Flexible loofah sponge-based phase change composite for thermal protection and wearable thermal management

• Published in: Journal of energy storage Vol. 100; p. 113465
• Main Authors: He, Hongfei, Xu, Yimei, Zhang, Baogen, Wang, Qingqing, Li, Wei, Cai, Yibing
• Format: Journal Article
• Language: English
• Published: Elsevier Ltd 15.10.2024
• Subjects: Flexibility; Phase change composite; Thermal energy storage; Thermal management; Thermal protection; Thermal energy storage; Thermal management; Thermal protection; Phase change composite; Flexibility
• ISSN: 2352-152X
• DOI: 10.1016/j.est.2024.113465

To address the escalating demand for sophisticated thermal management in electronics, energy batteries, and wearable devices, extensive research has been dedicated to developing shape-stabilized and highly thermally conductive phase change composites (PCCs). However, their inherent rigidity and limited flexibility pose significant challenges for practical applications. In response, we have engineered a novel and flexible PCC by integrating loofah sponge (LS) and styrene-isoprene-styrene block copolymer (SIS) as co-supporting framework with paraffin wax (PW) as heat storage medium, further enhanced with carbon nanotubes (CNTs). The process began with the vacuum adsorption of PW into an ammonia-softened LS, which forming a fibrous network. This was followed by the introduction of a mixed melt of SIS and PW, physically cross-linked and dispersed with CNTs, into the LS fibrous network. The composite was then cooled and shaped to produce the (final) PCC. The resultant PCC exhibited remarkable ductility with an elongation of approximately 780 % and a maximum tensile strength of ∼2 MPa. Furthermore, it maintained thermal reliability and dimensional stability over long-term usage, with a melting heat enthalpy as high as 146.4 J/g.
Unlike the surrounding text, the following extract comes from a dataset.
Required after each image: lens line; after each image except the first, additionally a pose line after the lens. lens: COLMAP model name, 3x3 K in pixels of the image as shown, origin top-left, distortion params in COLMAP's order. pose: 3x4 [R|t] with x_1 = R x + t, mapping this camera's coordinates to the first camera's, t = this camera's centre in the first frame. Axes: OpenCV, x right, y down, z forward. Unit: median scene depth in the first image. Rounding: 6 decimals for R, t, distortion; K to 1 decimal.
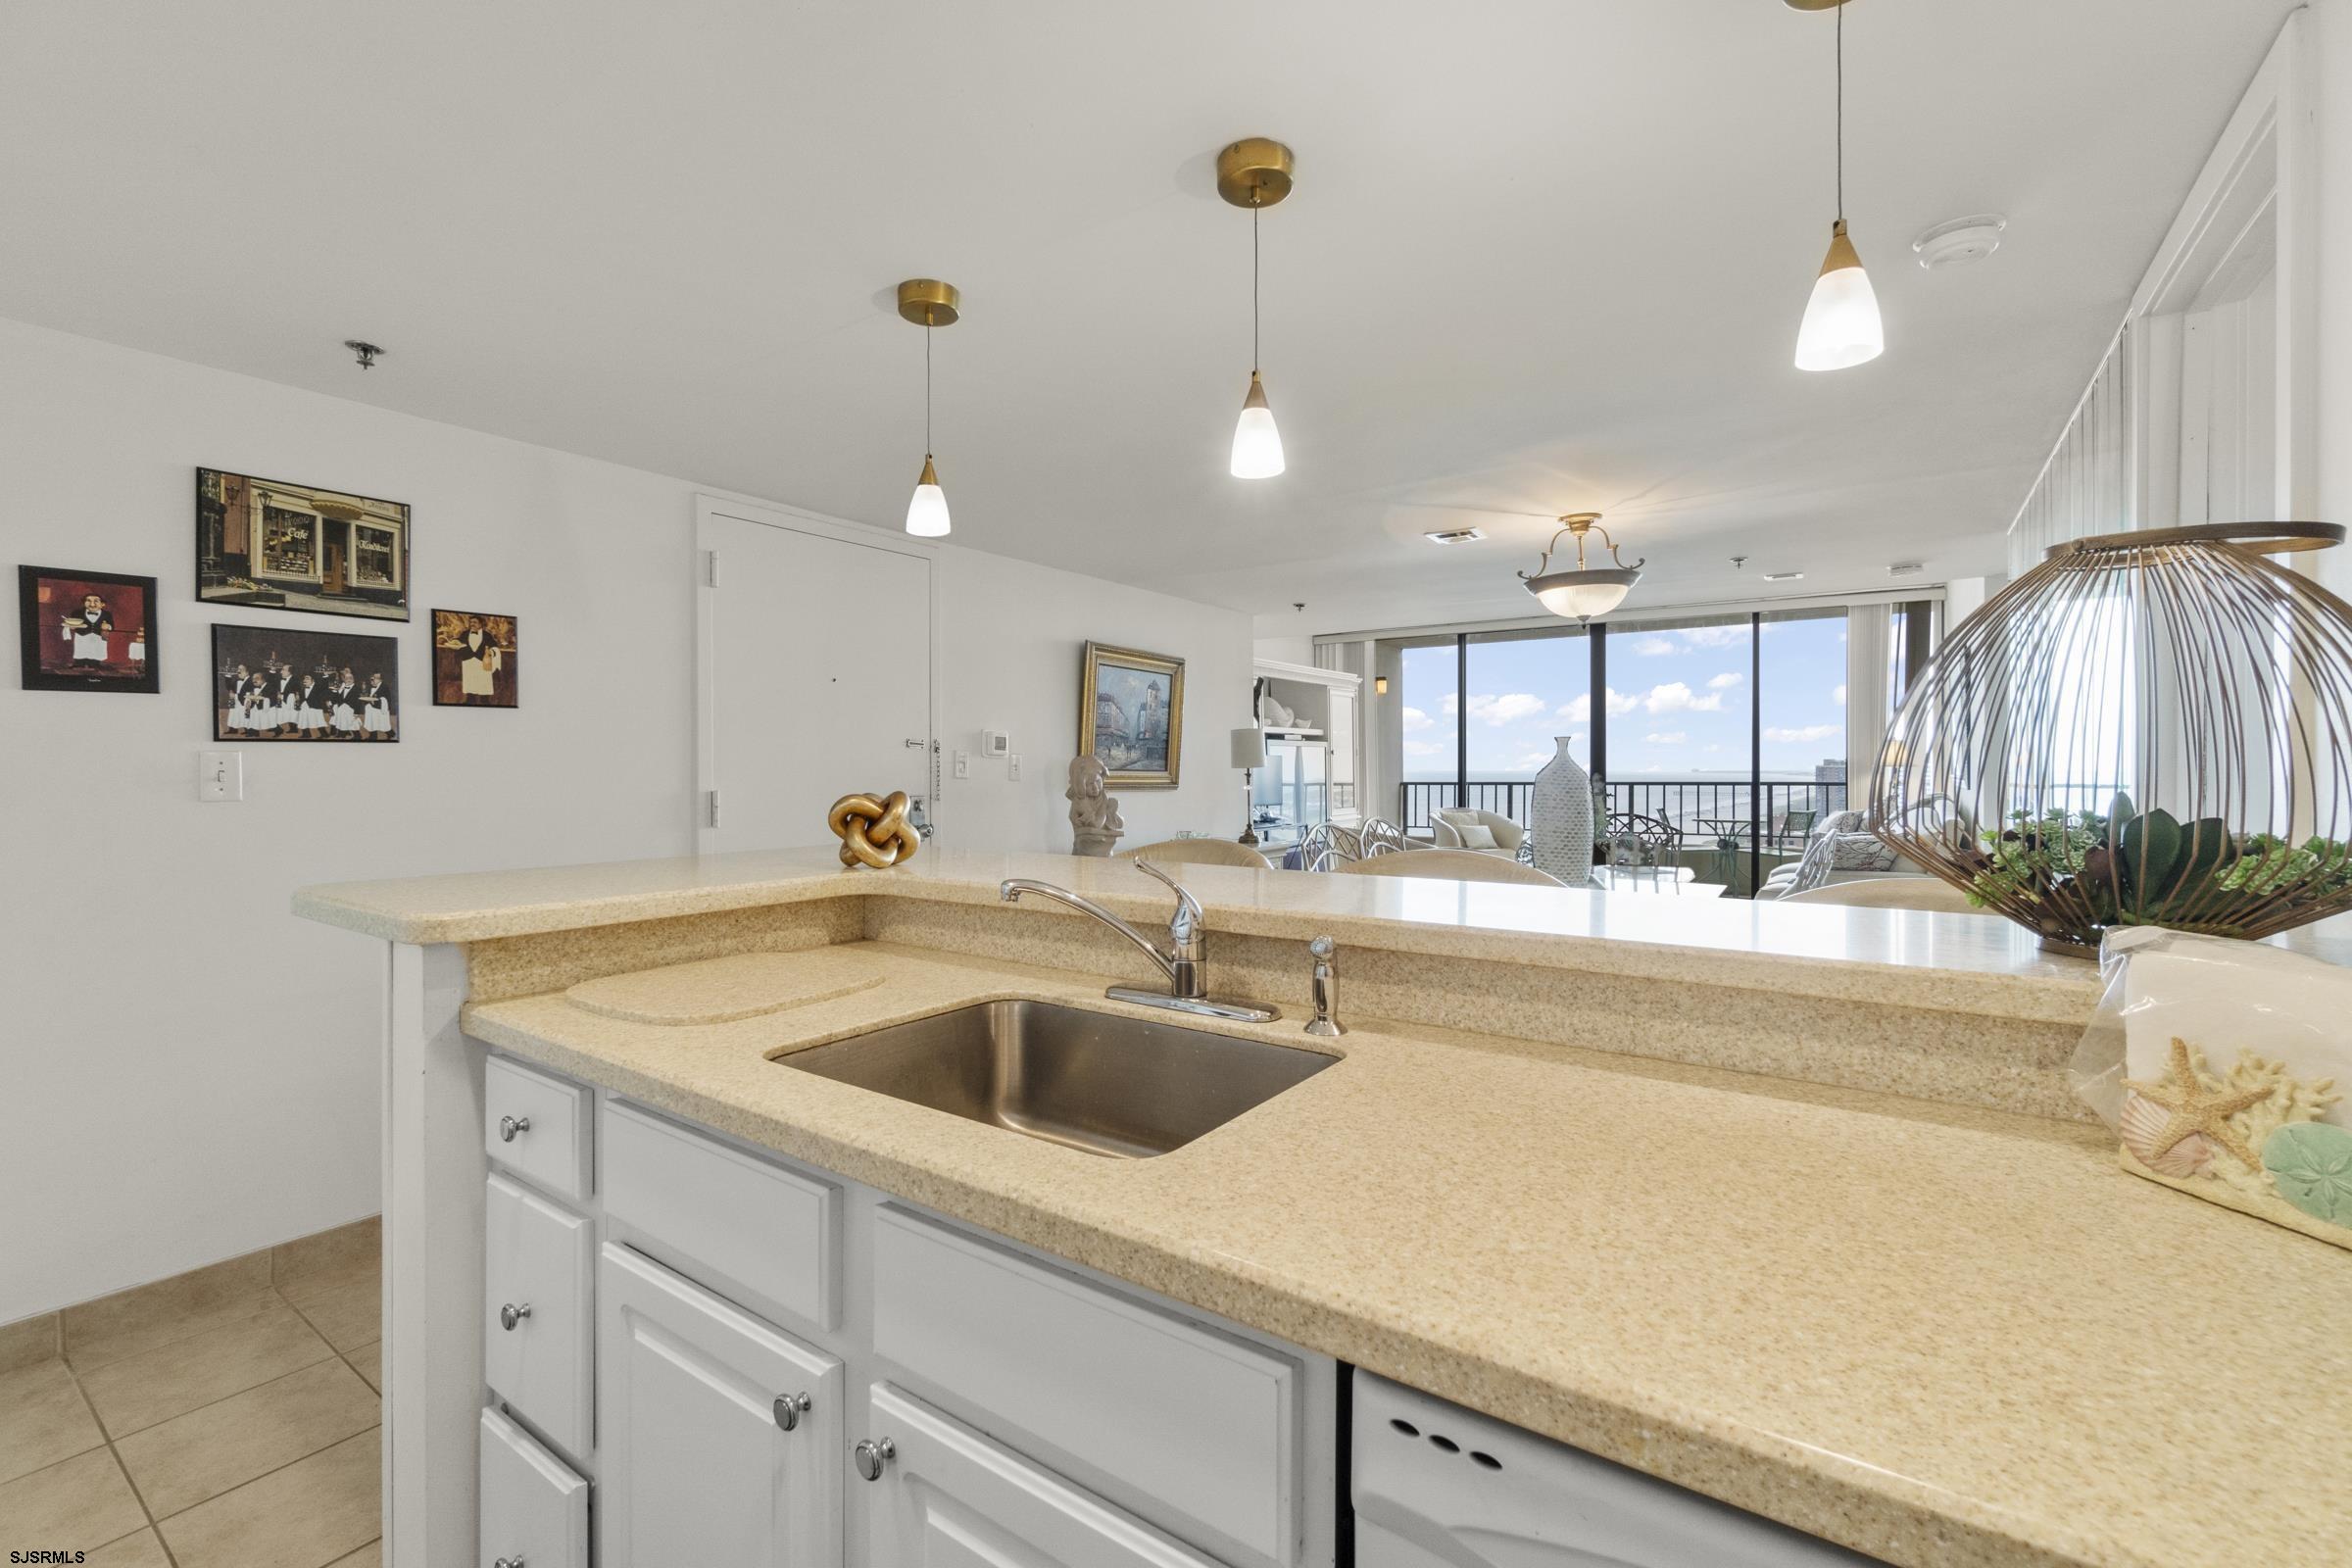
lens RADIAL K [[1014.7, 0, 1157.6], [0, 1014.7, 769.3], [0, 0, 1]] dist [-0.007117, 0.001372]
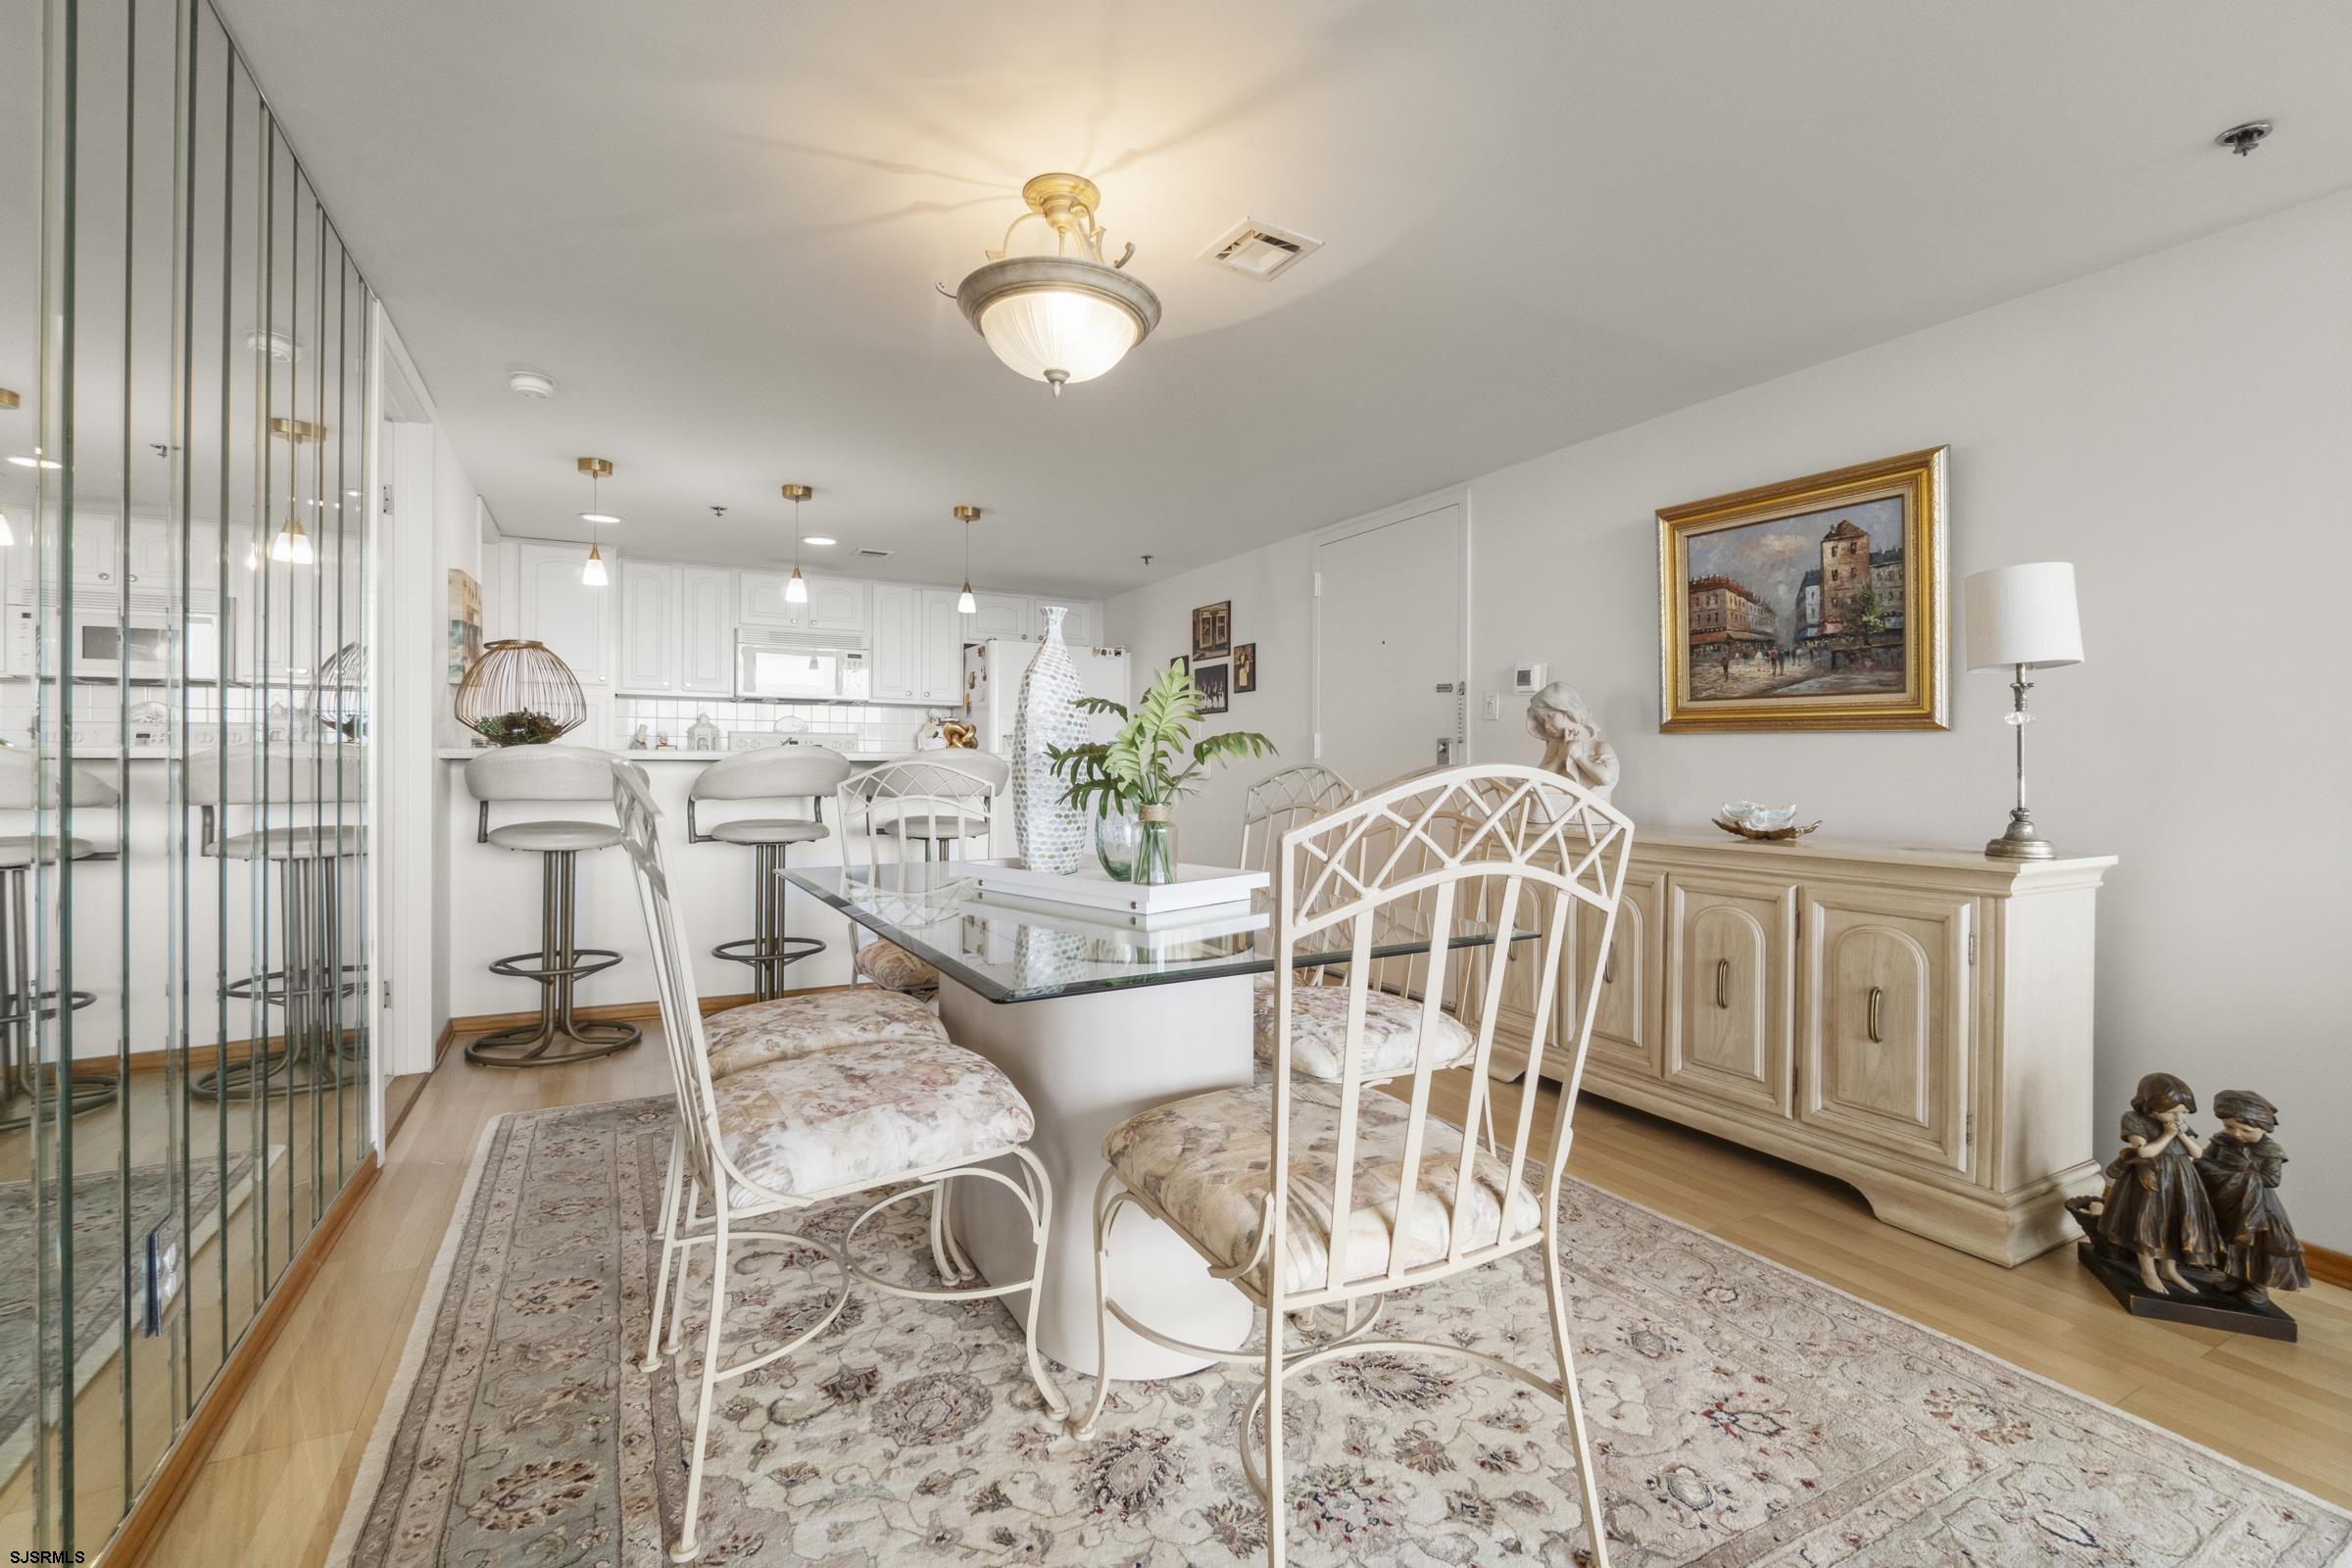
lens RADIAL K [[1014.7, 0, 1171.2], [0, 1014.7, 766.2], [0, 0, 1]] dist [-0.007117, 0.001372]
pose [[-0.437397, 0.001484, -0.899267, 1.155341], [-0.007817, 0.999955, 0.005452, 0.072576], [0.899234, 0.009414, -0.437366, 1.702351]]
This flexible PCC, which combines high latent thermal energy storage, temperature regulation, and thermally induced assembly properties, shows considerable promise for thermal protection and portable thermal management in electronic devices. •A novel and flexible PCC was fabricated by compositing LS/PW and ISI/PW with CNTs.•ISI/PW compound was a mixed melt of SIS physically cross-linked with PW and dispersed with CNTs.•The (final) PCC demonstrated superior ductility with huge elongation and tensile stress.•PCC exhibited high latent heat, temperature regulation and thermally induced assembly properties.•It had great potential in thermal protection and portable thermal management of electronic device.